→ Aim of the exercise
Word for word, restate the records that follow.

- - - - - - -

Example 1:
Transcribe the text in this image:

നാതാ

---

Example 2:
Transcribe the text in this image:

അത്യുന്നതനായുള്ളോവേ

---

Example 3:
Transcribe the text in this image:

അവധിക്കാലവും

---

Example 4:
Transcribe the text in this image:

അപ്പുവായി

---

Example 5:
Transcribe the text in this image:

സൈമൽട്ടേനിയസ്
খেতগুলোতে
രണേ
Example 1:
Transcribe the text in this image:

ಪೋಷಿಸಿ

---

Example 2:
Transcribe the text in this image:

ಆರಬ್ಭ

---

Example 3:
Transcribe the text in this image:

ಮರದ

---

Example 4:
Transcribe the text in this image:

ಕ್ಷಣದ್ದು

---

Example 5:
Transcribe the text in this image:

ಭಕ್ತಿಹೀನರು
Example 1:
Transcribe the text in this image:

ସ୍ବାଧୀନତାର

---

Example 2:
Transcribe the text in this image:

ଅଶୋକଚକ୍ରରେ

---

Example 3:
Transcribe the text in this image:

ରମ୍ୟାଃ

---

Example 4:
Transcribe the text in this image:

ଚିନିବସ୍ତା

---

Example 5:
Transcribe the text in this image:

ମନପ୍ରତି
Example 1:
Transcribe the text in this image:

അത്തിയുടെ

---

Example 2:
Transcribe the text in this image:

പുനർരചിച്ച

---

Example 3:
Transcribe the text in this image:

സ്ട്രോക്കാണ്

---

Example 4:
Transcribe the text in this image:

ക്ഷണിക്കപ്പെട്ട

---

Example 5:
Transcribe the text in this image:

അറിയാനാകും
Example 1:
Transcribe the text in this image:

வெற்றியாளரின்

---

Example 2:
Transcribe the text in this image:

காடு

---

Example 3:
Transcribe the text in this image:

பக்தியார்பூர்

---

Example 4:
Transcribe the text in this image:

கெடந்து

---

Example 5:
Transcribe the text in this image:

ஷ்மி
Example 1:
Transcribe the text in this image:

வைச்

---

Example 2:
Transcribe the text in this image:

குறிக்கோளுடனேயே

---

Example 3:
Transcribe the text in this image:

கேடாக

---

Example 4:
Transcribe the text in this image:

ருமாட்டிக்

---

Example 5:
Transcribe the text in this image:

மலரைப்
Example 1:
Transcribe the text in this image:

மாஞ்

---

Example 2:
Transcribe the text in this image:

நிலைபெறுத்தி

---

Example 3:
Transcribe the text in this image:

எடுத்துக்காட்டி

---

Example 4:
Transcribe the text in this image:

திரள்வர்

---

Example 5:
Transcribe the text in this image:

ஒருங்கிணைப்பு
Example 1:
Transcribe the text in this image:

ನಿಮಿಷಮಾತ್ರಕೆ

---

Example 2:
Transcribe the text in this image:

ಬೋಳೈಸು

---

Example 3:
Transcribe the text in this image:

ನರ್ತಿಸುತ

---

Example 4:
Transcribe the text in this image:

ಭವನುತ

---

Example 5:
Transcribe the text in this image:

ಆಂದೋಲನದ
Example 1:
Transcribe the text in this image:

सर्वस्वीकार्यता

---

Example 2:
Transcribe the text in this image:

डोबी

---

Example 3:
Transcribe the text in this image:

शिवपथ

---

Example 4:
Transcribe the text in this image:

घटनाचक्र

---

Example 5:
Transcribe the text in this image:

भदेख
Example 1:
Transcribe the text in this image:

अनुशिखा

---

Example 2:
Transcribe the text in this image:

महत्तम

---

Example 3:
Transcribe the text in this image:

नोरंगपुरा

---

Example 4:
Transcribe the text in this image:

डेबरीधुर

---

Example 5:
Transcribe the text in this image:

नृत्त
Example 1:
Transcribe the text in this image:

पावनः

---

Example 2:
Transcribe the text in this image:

- - - - - - -

→ Worked solution
Example 1:
Transcribe the text in this image:

നാതാ

---

Example 2:
Transcribe the text in this image:

അത്യുന്നതനായുള്ളോവേ

---

Example 3:
Transcribe the text in this image:

അവധിക്കാലവും

---

Example 4:
Transcribe the text in this image:

അപ്പുവായി

---

Example 5:
Transcribe the text in this image:

സൈമൽട്ടേനിയസ്
খেতগুলোতে
രണേ
Example 1:
Transcribe the text in this image:

ಪೋಷಿಸಿ

---

Example 2:
Transcribe the text in this image:

ಆರಬ್ಭ

---

Example 3:
Transcribe the text in this image:

ಮರದ

---

Example 4:
Transcribe the text in this image:

ಕ್ಷಣದ್ದು

---

Example 5:
Transcribe the text in this image:

ಭಕ್ತಿಹೀನರು
Example 1:
Transcribe the text in this image:

ସ୍ବାଧୀନତାର

---

Example 2:
Transcribe the text in this image:

ଅଶୋକଚକ୍ରରେ

---

Example 3:
Transcribe the text in this image:

ରମ୍ୟାଃ

---

Example 4:
Transcribe the text in this image:

ଚିନିବସ୍ତା

---

Example 5:
Transcribe the text in this image:

ମନପ୍ରତି
Example 1:
Transcribe the text in this image:

അത്തിയുടെ

---

Example 2:
Transcribe the text in this image:

പുനർരചിച്ച

---

Example 3:
Transcribe the text in this image:

സ്ട്രോക്കാണ്

---

Example 4:
Transcribe the text in this image:

ക്ഷണിക്കപ്പെട്ട

---

Example 5:
Transcribe the text in this image:

അറിയാനാകും
Example 1:
Transcribe the text in this image:

வெற்றியாளரின்

---

Example 2:
Transcribe the text in this image:

காடு

---

Example 3:
Transcribe the text in this image:

பக்தியார்பூர்

---

Example 4:
Transcribe the text in this image:

கெடந்து

---

Example 5:
Transcribe the text in this image:

ஷ்மி
Example 1:
Transcribe the text in this image:

வைச்

---

Example 2:
Transcribe the text in this image:

குறிக்கோளுடனேயே

---

Example 3:
Transcribe the text in this image:

கேடாக

---

Example 4:
Transcribe the text in this image:

ருமாட்டிக்

---

Example 5:
Transcribe the text in this image:

மலரைப்
Example 1:
Transcribe the text in this image:

மாஞ்

---

Example 2:
Transcribe the text in this image:

நிலைபெறுத்தி

---

Example 3:
Transcribe the text in this image:

எடுத்துக்காட்டி

---

Example 4:
Transcribe the text in this image:

திரள்வர்

---

Example 5:
Transcribe the text in this image:

ஒருங்கிணைப்பு
Example 1:
Transcribe the text in this image:

ನಿಮಿಷಮಾತ್ರಕೆ

---

Example 2:
Transcribe the text in this image:

ಬೋಳೈಸು

---

Example 3:
Transcribe the text in this image:

ನರ್ತಿಸುತ

---

Example 4:
Transcribe the text in this image:

ಭವನುತ

---

Example 5:
Transcribe the text in this image:

ಆಂದೋಲನದ
Example 1:
Transcribe the text in this image:

सर्वस्वीकार्यता

---

Example 2:
Transcribe the text in this image:

डोबी

---

Example 3:
Transcribe the text in this image:

शिवपथ

---

Example 4:
Transcribe the text in this image:

घटनाचक्र

---

Example 5:
Transcribe the text in this image:

भदेख
Example 1:
Transcribe the text in this image:

अनुशिखा

---

Example 2:
Transcribe the text in this image:

महत्तम

---

Example 3:
Transcribe the text in this image:

नोरंगपुरा

---

Example 4:
Transcribe the text in this image:

डेबरीधुर

---

Example 5:
Transcribe the text in this image:

नृत्त
Example 1:
Transcribe the text in this image:

पावनः

---

Example 2:
Transcribe the text in this image:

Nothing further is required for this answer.